Walter Benjamin’s ‘Berlin Childhood’ is a non-chronological sequence of vignettes depicting the fin de siècle world the eminent philosopher and cultural critic grew up in. Its origins lie in a 1931 magazine commission to write a series of personal reflections under the title Berlin Chronicle. This earlier version was, to quote the book’s excellent translator, Shierry Weber Nicholsen, “a more conventional autobiographical narrative” that also contained philosophical and psychological digressions omitted in Berlin Childhood. By contrast, in the manuscript we now have, Benjamin asserts that “experience takes place in the depth of the self, not on the surface... through experiences of shock, moments of sudden illumination. In the child’s vulnerable open state, the intensity of experience penetrates the depth of the self and precipitates an indelible memory”.’ Berlin Childhood’s often painful minutiae are the result.

In the first vignette, Loggias, it is sounds – opening and closing shutters, the rhythm of the railway and, carpet-beating – that open the door to childhood recollections. In The Mummerlehren it is not “the noise of field artillery or of Offenbach’s ballroom music” but the more mundane “brief rattle of coal falling from its metal container into the iron stove” which connect the reflecting adult to childhood events, “the temporality of a relationship between the past of a child on the one hand and the present of the remembering adult on the other”, as Nicholsen puts it. The result is a high order literary memoir

In Fever Benjamin evokes the opposing sensations of suffering and cosiness experienced during illness: pillows become mountains, a cave opening up in the mountain wall which “I crawled into.

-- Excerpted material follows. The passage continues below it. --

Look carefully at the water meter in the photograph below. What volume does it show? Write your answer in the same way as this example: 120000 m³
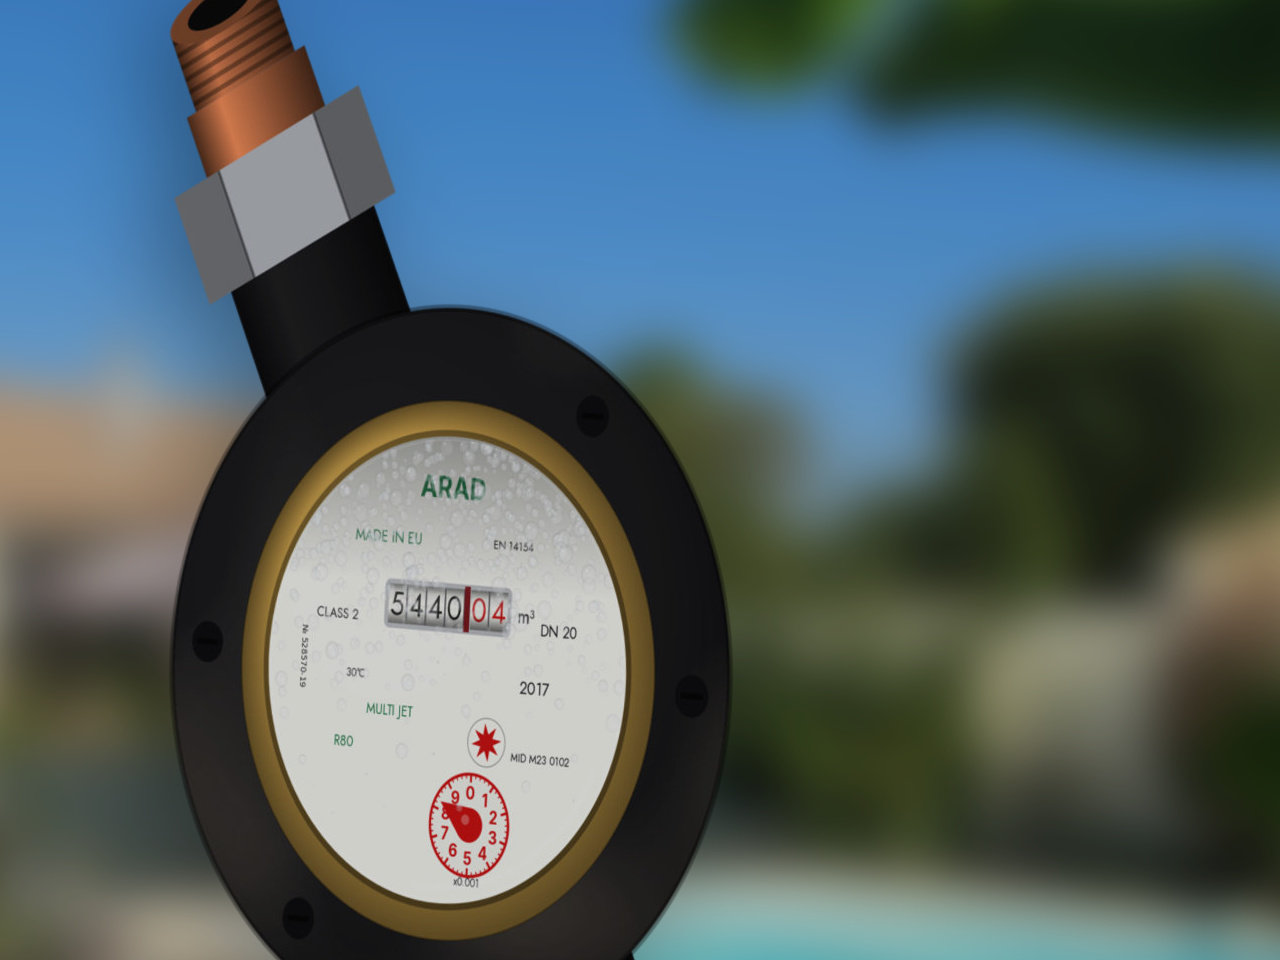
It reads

I pulled the blanket over my head and put my ear to the dark abyss from time to time, feeding the silence with words that return from it as stories”.

In Market Hall Benjamin describes “the wire partitions (behind which) were enthroned the almost immobile women, priestesses of the venal Ceres, market women of all fruit of field and tree, of all edible fowl, fish and mammals, procuresses, inviolable wool-clad colossi”, employing imagery from ancient classical times to summon up a world within his living memory.